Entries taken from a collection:

--- START ---

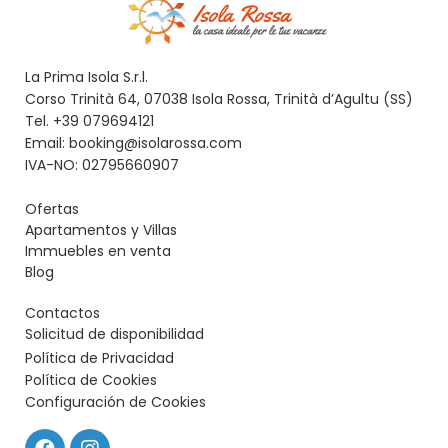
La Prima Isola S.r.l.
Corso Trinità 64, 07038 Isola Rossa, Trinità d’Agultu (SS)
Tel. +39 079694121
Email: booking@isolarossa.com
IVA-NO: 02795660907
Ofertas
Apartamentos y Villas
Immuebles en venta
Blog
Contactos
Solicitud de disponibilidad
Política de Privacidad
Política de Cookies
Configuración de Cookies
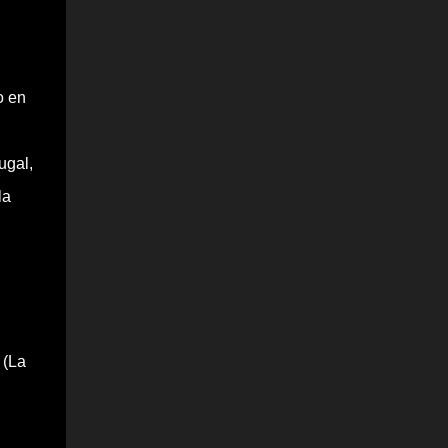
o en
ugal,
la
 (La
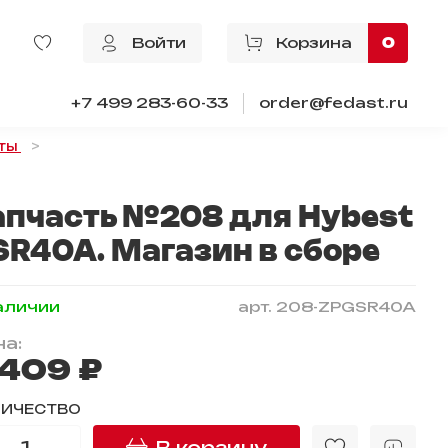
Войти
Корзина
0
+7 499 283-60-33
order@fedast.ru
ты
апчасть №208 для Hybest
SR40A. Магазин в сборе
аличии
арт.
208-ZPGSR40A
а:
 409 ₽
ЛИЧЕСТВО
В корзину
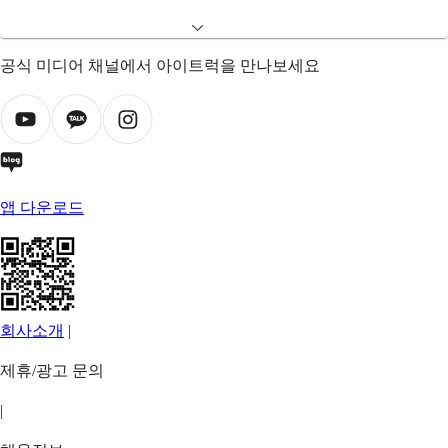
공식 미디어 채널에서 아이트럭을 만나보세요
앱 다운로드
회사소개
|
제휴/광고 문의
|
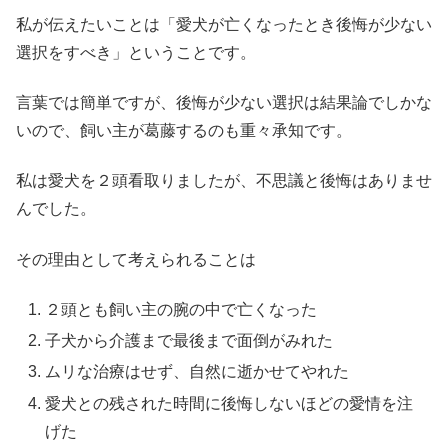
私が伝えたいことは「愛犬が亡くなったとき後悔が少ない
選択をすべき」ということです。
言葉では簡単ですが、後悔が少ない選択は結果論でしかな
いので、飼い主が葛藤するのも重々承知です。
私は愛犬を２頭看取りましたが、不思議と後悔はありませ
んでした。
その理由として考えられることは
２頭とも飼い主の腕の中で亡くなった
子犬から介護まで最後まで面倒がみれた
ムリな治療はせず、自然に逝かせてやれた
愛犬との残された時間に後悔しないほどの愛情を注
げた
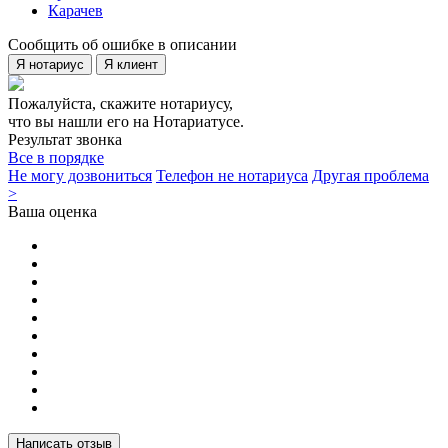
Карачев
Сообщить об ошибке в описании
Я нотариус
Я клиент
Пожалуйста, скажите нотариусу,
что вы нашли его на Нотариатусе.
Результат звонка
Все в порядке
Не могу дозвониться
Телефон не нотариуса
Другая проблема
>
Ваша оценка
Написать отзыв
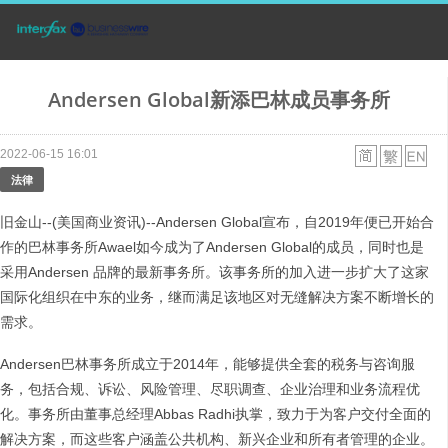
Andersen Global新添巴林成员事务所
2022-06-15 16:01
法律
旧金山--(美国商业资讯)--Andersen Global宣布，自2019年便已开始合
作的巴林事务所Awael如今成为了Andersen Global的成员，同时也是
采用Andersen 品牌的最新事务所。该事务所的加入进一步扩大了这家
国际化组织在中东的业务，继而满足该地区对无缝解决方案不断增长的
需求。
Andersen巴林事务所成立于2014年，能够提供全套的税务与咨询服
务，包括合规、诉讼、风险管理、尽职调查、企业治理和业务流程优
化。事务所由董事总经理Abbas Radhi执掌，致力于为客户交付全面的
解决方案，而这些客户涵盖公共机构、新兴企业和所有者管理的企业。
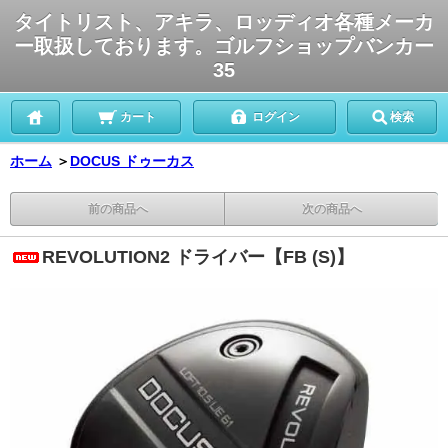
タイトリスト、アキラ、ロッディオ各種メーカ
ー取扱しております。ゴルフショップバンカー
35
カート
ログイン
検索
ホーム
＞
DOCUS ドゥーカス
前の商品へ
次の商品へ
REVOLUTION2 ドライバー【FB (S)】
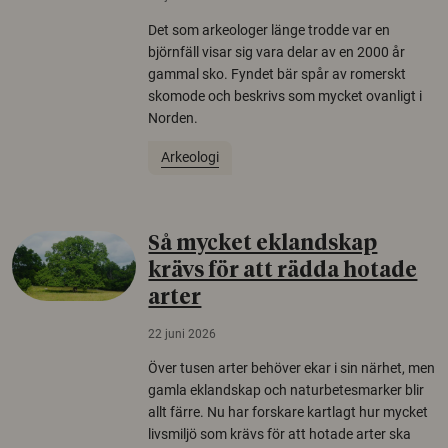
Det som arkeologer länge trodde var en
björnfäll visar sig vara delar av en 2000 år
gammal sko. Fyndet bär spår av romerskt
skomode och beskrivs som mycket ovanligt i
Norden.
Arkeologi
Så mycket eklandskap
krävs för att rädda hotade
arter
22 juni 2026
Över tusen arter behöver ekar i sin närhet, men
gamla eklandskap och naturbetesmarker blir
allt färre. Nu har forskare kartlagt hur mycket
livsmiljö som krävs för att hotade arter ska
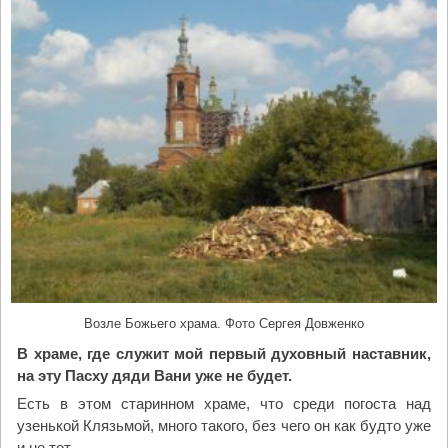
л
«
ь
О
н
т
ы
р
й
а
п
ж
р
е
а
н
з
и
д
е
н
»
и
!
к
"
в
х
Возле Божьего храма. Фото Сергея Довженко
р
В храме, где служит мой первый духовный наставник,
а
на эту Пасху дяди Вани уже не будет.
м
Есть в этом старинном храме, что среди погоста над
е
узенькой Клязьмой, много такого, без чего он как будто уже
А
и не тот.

--- END ---

Quote only what lies between the first line of the records and the line containing "务，包括合规、诉讼、风险管理、尽职调查、企业治理和业务流程优", please, including both lines and excluding images.

La Prima Isola S.r.l.
Corso Trinità 64, 07038 Isola Rossa, Trinità d’Agultu (SS)
Tel. +39 079694121
Email: booking@isolarossa.com
IVA-NO: 02795660907
Ofertas
Apartamentos y Villas
Immuebles en venta
Blog
Contactos
Solicitud de disponibilidad
Política de Privacidad
Política de Cookies
Configuración de Cookies
o en
ugal,
la
 (La
Войти
Корзина
0
+7 499 283-60-33
order@fedast.ru
ты
апчасть №208 для Hybest
SR40A. Магазин в сборе
аличии
арт.
208-ZPGSR40A
а:
 409 ₽
ЛИЧЕСТВО
В корзину
공식 미디어 채널에서 아이트럭을 만나보세요
앱 다운로드
회사소개
|
제휴/광고 문의
|
私が伝えたいことは「愛犬が亡くなったとき後悔が少ない
選択をすべき」ということです。
言葉では簡単ですが、後悔が少ない選択は結果論でしかな
いので、飼い主が葛藤するのも重々承知です。
私は愛犬を２頭看取りましたが、不思議と後悔はありませ
んでした。
その理由として考えられることは
２頭とも飼い主の腕の中で亡くなった
子犬から介護まで最後まで面倒がみれた
ムリな治療はせず、自然に逝かせてやれた
愛犬との残された時間に後悔しないほどの愛情を注
げた
Карачев
Сообщить об ошибке в описании
Я нотариус
Я клиент
Пожалуйста, скажите нотариусу,
что вы нашли его на Нотариатусе.
Результат звонка
Все в порядке
Не могу дозвониться
Телефон не нотариуса
Другая проблема
>
Ваша оценка
Написать отзыв
Andersen Global新添巴林成员事务所
2022-06-15 16:01
法律
旧金山--(美国商业资讯)--Andersen Global宣布，自2019年便已开始合
作的巴林事务所Awael如今成为了Andersen Global的成员，同时也是
采用Andersen 品牌的最新事务所。该事务所的加入进一步扩大了这家
国际化组织在中东的业务，继而满足该地区对无缝解决方案不断增长的
需求。
Andersen巴林事务所成立于2014年，能够提供全套的税务与咨询服
务，包括合规、诉讼、风险管理、尽职调查、企业治理和业务流程优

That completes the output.